Merge Sort Example in Python
The example below defines a merge_sort() funtion in Python. The function takes a list nums as a parameter and sorts the nums list using the merge sort. The merge sort recursively divides the array into halves until it reaches subarrays of size one or zero, and then merges them in a sorted manner. The merge() function is used to combine two sorted halves into a single sorted list.
def merge_sort(nums):
"""
This function performs the merge sort algorithm on a list.

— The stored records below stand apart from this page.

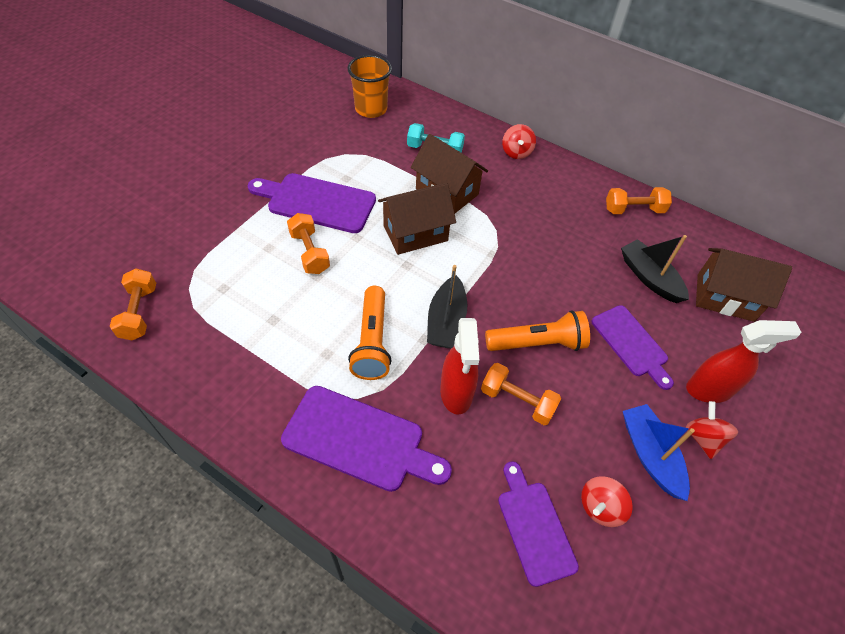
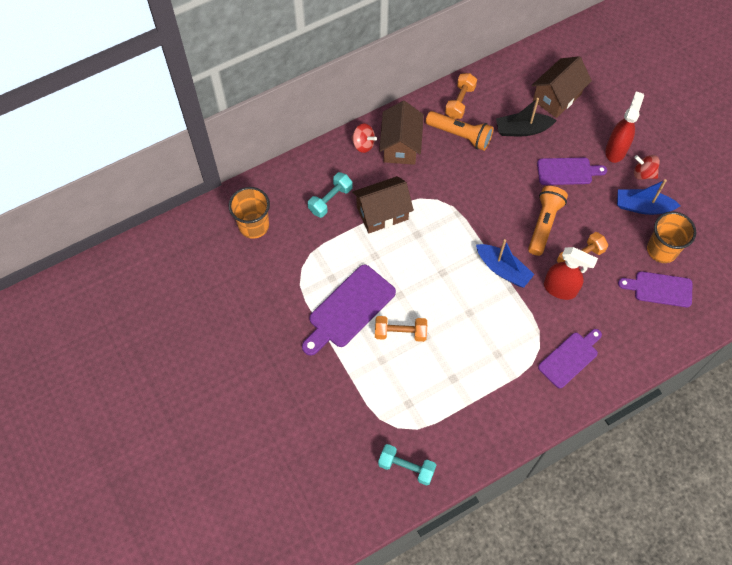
camera: 60 degrees left, 10 degrees up
(139, 313) = (406, 467): orange dumbbell -> turquoise dumbbell
(360, 440) = (570, 358): purple cutting board -> purple cutting board, size x0.66
(372, 341) = (500, 322): orange flashlight -> orange flashlight (460, 135)
(415, 233) = (415, 254): brown house -> brown house (400, 146)
(446, 321) = (503, 269): black boat -> blue boat
(600, 507) = (662, 250): red spinning top -> orange cup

:param nums: A list of comparable elements
:return: The sorted list in ascending order
"""
# If the array has one or zero elements, it is already sorted
if len(nums) <= 1:
return nums
# Split the array into two halves
mid = len(nums) / 2
left_half = nums[:mid]
right_half = nums[mid:]
# Recursively sort both halves
left_half = merge_sort(left_half)
right_half = merge_sort(right_half)
# Merge the sorted halves
return merge(left_half, right_half)
def merge(left, right):
"""
This function merges two sorted lists into a single sorted list.
:param left: The left half of the original list
:param right: The right half of the original list
:return: The merged and sorted list
"""
result = []
i = j = 0
# Compare elements from both halves and merge them in sorted order
while i < len(left) and j < len(right):
if left[i] < right[j]:
result.append(left[i])
i += 1
else:
result.append(right[j])
j += 1
# Append the remaining elements from both halves (if any)
result.extend(left[i:])
result.extend(right[j:])
return result
Summary: Merge Sort
The Merge Sort, $`O(n log\ n)`$, uses recursion to divide the dataset into half, sort each half, then merge them back into a single dataset. The Merge Sort is efficient and well suited to sorting large datasets, though it duplicates the dataset being sorted, which is something you can improve upon.